In un’epoca in cui tutto corre, si moltiplica e si complica, la semplicità sembra un concetto fuori moda.
Eppure è proprio nella semplicità che risiede una delle forme più profonde di intelligenza.
Saper togliere, scegliere, sottrarre: è questa l’arte dimenticata.
Viviamo dentro una giungla di stimoli.
Continui inviti a volere di più, a desiderare tutto, ad accumulare esperienze, oggetti, relazioni, notifiche.
Ma nella rincorsa al troppo, abbiamo perso il gusto dell’essenziale.
Semplicità non vuol dire povertà, né rinuncia, al contrario fa rima con ricchezza.
Vuol dire lucidità. Vuol dire riconoscere ciò che conta davvero. Vuol dire non riempire il vuoto con l’inutile. È un atto estetico e insieme etico.
Essere semplici in un mondo che ci vuole complessi e sovraccarichi è una forma di resistenza.
Significa sottrarsi al ricatto del superfluo, alla bulimia dell’apparire, all’ansia del confronto continuo.
Chi sa vivere con il necessario, è un vincente.
Chi sa desiderare meno, possiede di più. Non perché ha, ma perché sa dare valore.

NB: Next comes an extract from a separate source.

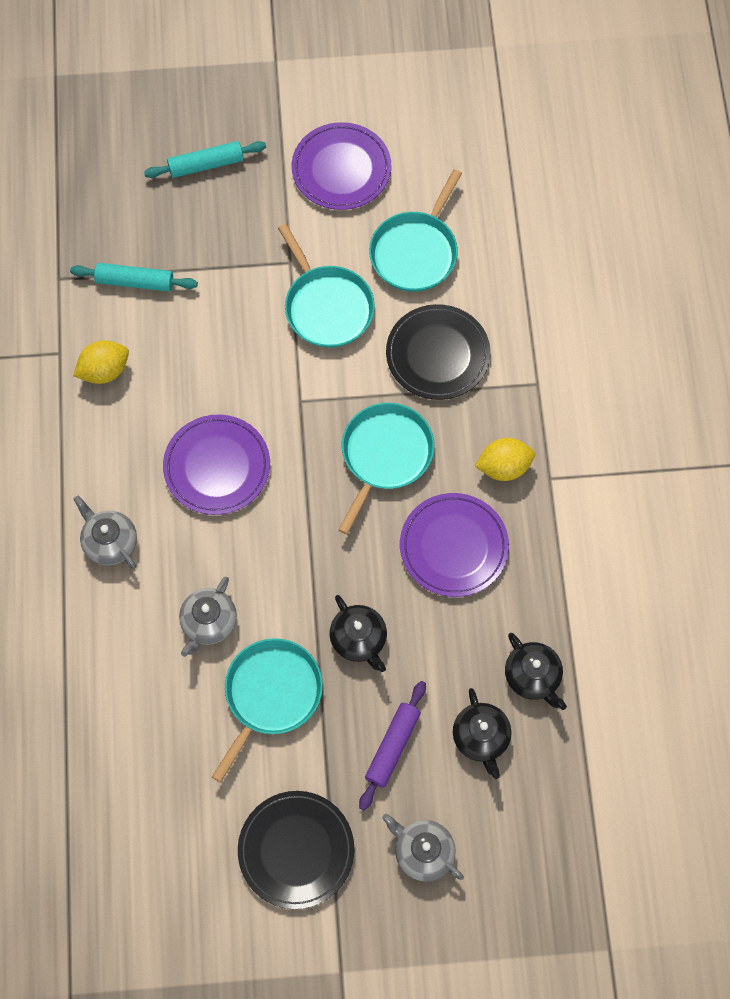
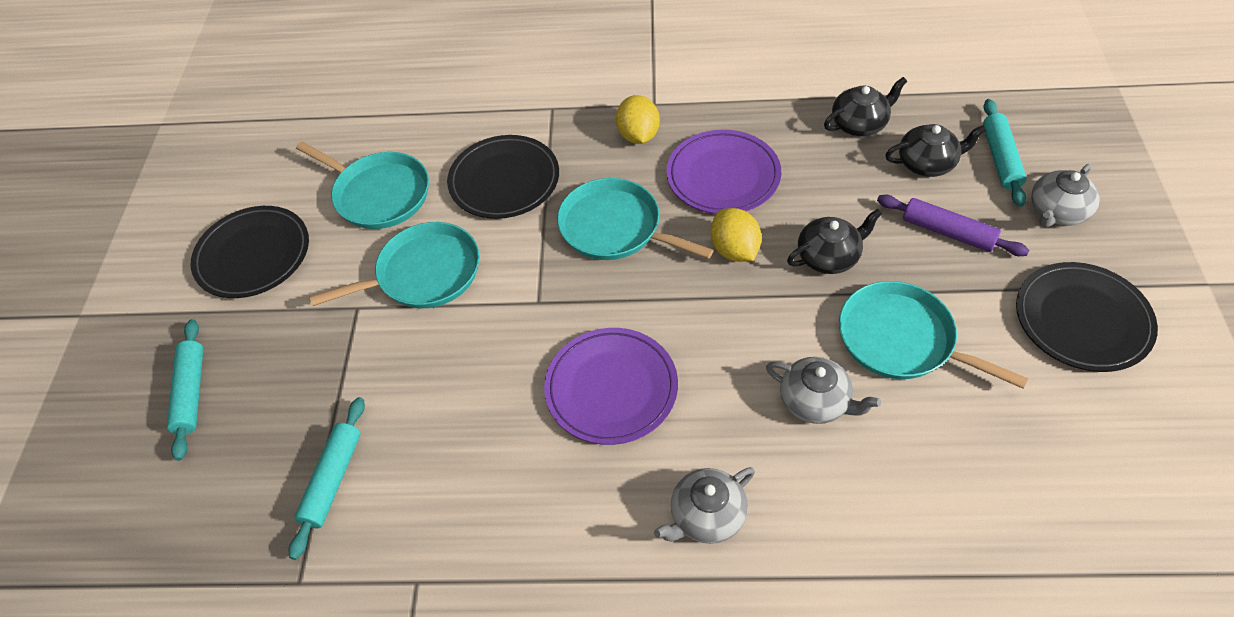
camera: 80 degrees left, 15 degrees down
yellow lemon [73,340,129,384] -> yellow lemon moved to [710,208,762,262]
purple plate [292,122,391,210] -> black plate [191,206,309,298]
none -> turquoise rolling pin [983,99,1026,207]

La semplicità è la chiave per ritrovare un rapporto sano con il tempo, con le cose, con gli altri, con se stessi.
E c’è chi la semplicità non la predica soltanto, ma la vive.

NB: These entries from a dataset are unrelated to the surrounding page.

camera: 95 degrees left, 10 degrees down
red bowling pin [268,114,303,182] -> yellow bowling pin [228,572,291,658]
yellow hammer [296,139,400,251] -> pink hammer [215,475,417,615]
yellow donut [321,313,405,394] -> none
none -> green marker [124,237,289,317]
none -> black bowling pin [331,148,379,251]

Warren Buffett, uno degli uomini più ricchi del mondo, abita ancora nella stessa casa acquistata nel 1959 e guida un’auto usata di quasi dieci anni, perché per le sue esigenze è più che sufficiente.

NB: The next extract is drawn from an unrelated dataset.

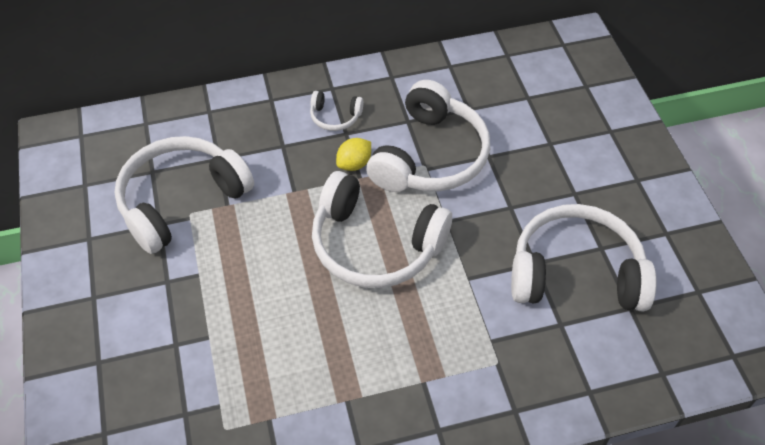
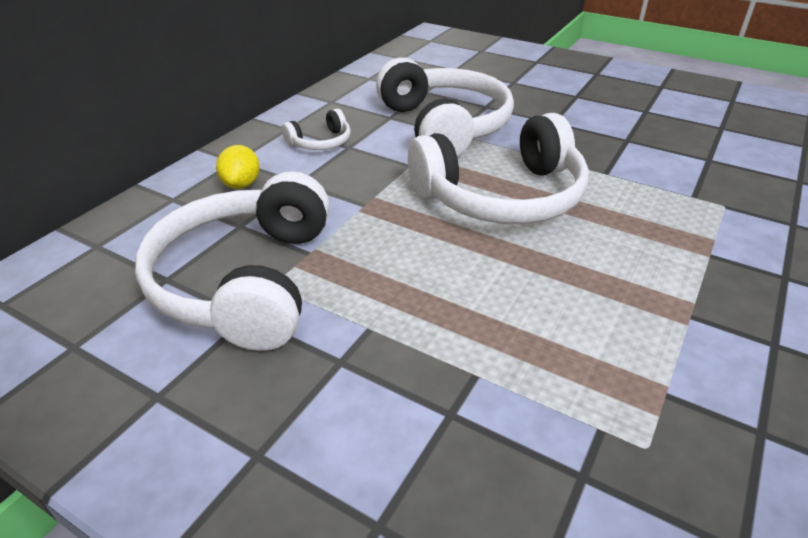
camera: 45 degrees left, 15 degrees down
yellow lemon [336,138,371,171] -> yellow lemon moved to [216,145,260,189]
white headphones [511,204,656,311] -> none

Non ostenta, non rincorre il lusso per il lusso. È coerente con ciò che dice.
Non perché sia tirchio, ma perché è intelligente e disciplinato.
Ed è proprio quando il mondo ci spinge a comprare l’ennesimo oggetto che promette felicità, vale la pena ricordare proprio le sue parole:
“Quando compri cose che non ti servono, presto sarai costretto a vendere cose che ti servono.”
La semplicità, in fondo, è anche un atto di intelligenza economica. E di libertà.